Faut-il allonger les délais de prescription en matière de crime sur mineur ? L'animatrice Flavie Flament, qui a récemment révélé avoir été violée lorsqu'elle était adolescente, et un magistrat ont débuté vendredi une mission "de consensus" pour essayer de faire avancer un sujet qui fait débat.
Conclusions attendues fin mars. Confiée par la ministre des Familles, de l'Enfance et des Droits des femmes, Laurence Rossignol, cette "mission de consensus sur les délais de prescription applicables aux crimes sexuels commis sur les mineurs" va durer trois mois. Ses conclusions sont attendues fin mars. Ce "travail inédit", selon Laurence Rossignol, devra "faire se confronter au travers de tables rondes, de débats et d'auditions des points de vue différents, des disciplines différentes pour réfléchir ensemble", a-t-elle expliqué vendredi.
Actuellement, une prescription de 20 ans pour les viols sur mineurs. Actuellement, la prescription pour les viols sur mineurs est de 20 ans après la majorité de la victime, de dix ans pour les agressions sexuelles. Réclamé depuis de nombreuses années par des associations, l'allongement de ce délai à 30 ans pour les crimes, voire leur imprescriptibilité, a refait débat à l'automne après la parution du livre de l'animatrice Flavie Flament. Dans La consolation (Ed. Lattès), elle révèle avoir été violée par un célèbre photographe il y a près de 30 ans, un délai trop long pour déposer plainte, et plaide pour que "ceux qui dorment tranquilles" répondent de leurs actes devant la justice.
"Si j'avais pu confondre mon violeur dans un cadre légal, je l'aurais fait". Quelques semaines après la publication de l'ouvrage, forte du témoignage d'autres femmes, Flavie Flament a dévoilé publiquement l'identité du photographe, David Hamilton, qui a nié les faits. Il a été retrouvé mort fin novembre à son domicile parisien et la piste d'un suicide est privilégiée. "Si j'avais pu confondre mon violeur dans un cadre légal, je l'aurais fait. Dans mon cas personnel, je n'avais pas d'autre choix, j'ai organisé une sorte de jugement public", a dit Flavie Flament, dont les souvenirs ont resurgi il y a peu. "Quand on est dans une posture de victime, on ne comprend pas ce couperet du délai de prescription. Cette mission va me permettre de pouvoir me confronter aux différents points de vue sur la question", a-t-elle ajouté.

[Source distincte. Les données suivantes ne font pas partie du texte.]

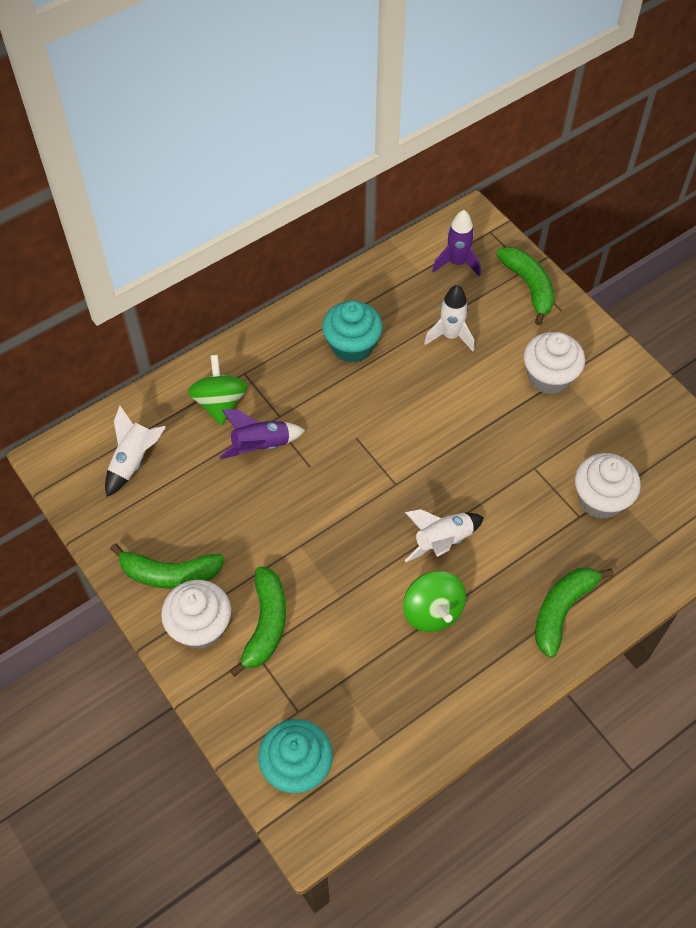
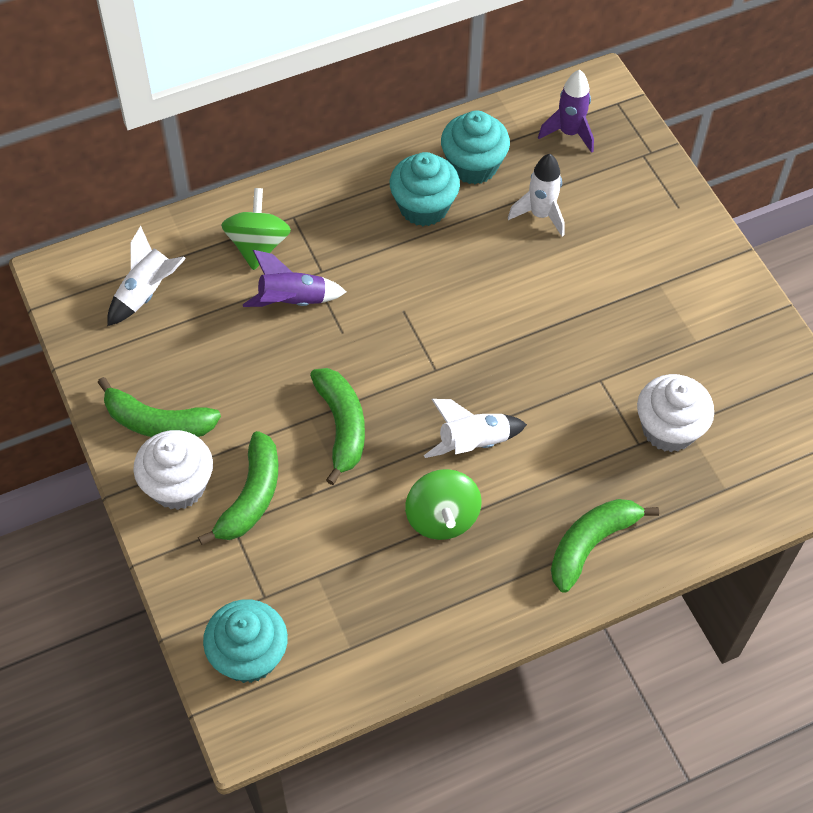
camera: 10 degrees right, 0 degrees up
green banana [496,247,554,325] -> green banana moved to [310,368,365,485]
white cupcake [524,332,585,395] -> none
none -> turquoise cupcake [441,110,510,184]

Six victimes de viols sur dix sont mineures. Flavie Flament codirige la mission avec Jacques Calmettes, magistrat, président de la cour d'assises des Bouches-du-Rhône et ancien président de l'Institut national d'aide aux victimes et de médiation (Inavem). Dans un récent rapport, le Haut Conseil à l'égalité entre les femmes et les hommes (HCE), qui préconise l'allongement des délais de prescription, indiquait que 60% des victimes de viol sont mineures. Malgré des propositions de loi déposées en ce sens en 2014 et en 2016, le Parlement n'a pas bougé sur la question. "Il n'y aura pas de traduction législative dans la mandature, les délais sont trop serrés", a prévenu Laurence Rossignol, espérant "laisser une ressource supplémentaire pour éclairer un débat qui va forcément revenir, et améliorer la prise en charge des victimes de viol".